Consequently, he knows the airline inside out. Second, he’s a master of capital allocation who’s spending heavily, even fearlessly, on revenue-producing assets. Few airline bosses had the nerve to keep pumping money into the business in anticipation of blue skies ahead. But Mayrhuber kept the faith and last year poured €2.4bn into the airline, up by 11 percent on 2008 which was of course a relatively good year. All this in spite of a €2.56bn collapse in revenue. The lion’s share of that money – €1.9bn – went into new aircraft or on down payments on future ones. “We are maintaining the course through turbulent times and are not questioning our fleet modernisation strategy,” explains Mayrhuber. Unusually, Lufthansa owns rather than leases most of its aircraft.

Off the edge
And third, he was ready. As soon as the crisis hit, he cut capacity to meet reduced demand. And most importantly, Lufthansa was in good financial shape. “It has paid off that we have never sailed on the edge and that we made provisions for the balance sheet when the going was good,” he says with justifiable satisfaction. Many a CEO of a heavily indebted listed company would like to say that.

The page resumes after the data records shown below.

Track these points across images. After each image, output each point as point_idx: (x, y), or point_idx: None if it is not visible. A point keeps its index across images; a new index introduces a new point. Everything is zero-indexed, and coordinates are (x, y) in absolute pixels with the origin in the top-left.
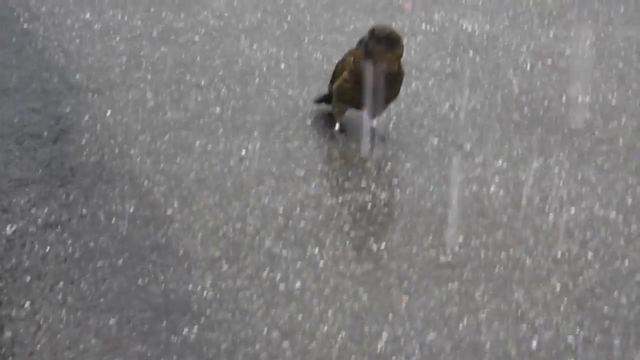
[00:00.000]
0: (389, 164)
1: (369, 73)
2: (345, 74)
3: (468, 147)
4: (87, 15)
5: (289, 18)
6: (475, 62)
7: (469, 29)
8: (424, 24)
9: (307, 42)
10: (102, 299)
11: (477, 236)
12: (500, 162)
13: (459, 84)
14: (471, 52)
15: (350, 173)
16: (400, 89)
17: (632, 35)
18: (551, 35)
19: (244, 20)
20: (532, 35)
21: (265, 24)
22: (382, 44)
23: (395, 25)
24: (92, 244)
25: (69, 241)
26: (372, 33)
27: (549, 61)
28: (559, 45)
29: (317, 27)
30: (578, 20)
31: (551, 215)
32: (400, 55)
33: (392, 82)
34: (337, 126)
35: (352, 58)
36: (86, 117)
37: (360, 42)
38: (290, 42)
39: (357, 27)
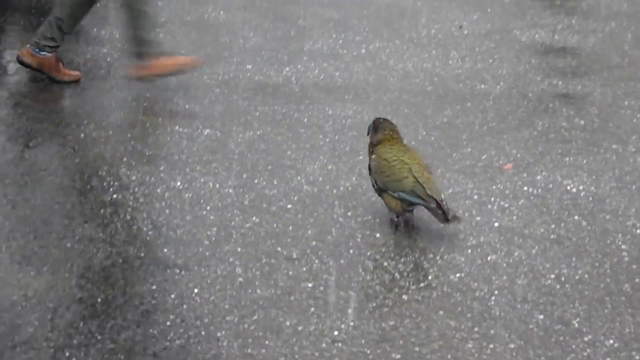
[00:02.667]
0: (491, 345)
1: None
2: None
3: (576, 324)
4: (178, 184)
5: None
6: (581, 227)
7: (574, 191)
8: (526, 187)
9: None
10: None
11: None
12: (611, 341)
13: (565, 251)
14: (576, 216)
15: (449, 356)
16: (375, 180)
17: None
18: None
19: (338, 186)
20: None
21: (361, 189)
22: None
23: (496, 187)
24: None
25: None
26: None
27: None
28: None
29: None
30: None
31: None
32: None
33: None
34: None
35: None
36: (172, 296)
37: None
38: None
39: (455, 190)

But why the big spend? “There is absolutely no contradiction in saving costs and improving quality – quite the contrary”, he insists. “The combination of the two ensures profitability and sustainable growth”.

But while splashing precious capex on assets that fly, Mayrhuber is rail-roading through the airline something called Climb 2011. Despite the cheerful name, Climb 2011 will be a bumpy landing for surplus manpower. It will send no less than 15 percent of administrative staff out the departure lounge while freezing administrative salaries, banning new hirings and hacking away at costs. Climb 2011 aims to cut a permanent €1bn a year out of the running expenses of the passenger business alone by the end of 2011.

Everybody’s hurting
The carrier’s suppliers are also sharing the pain because Lufthansa has told them to cut margins. And so are the shareholders hurting. There’ll be no dividend this year – “economically unjustifiable”, says Mayrhuber bluntly. The boss makes no bones about the reason for the restructuring because, he says, everybody’s going to have to do it: “This may also be painful, but all companies in the aviation companies will have to implement these processes if they intend to survive the crisis without any lasting damage and prosper in the future.”

Typically, Mayrhuber doesn’t apologise. “Large companies that have reeled in great results year after year tend to put on a couple of extra pounds around the hips; the time has come for these pounds to go.” Thus Lufthansa may end the year as the biggest loser in terms of kilos– and the biggest winner in terms of preparedness for the inevitable turnaround.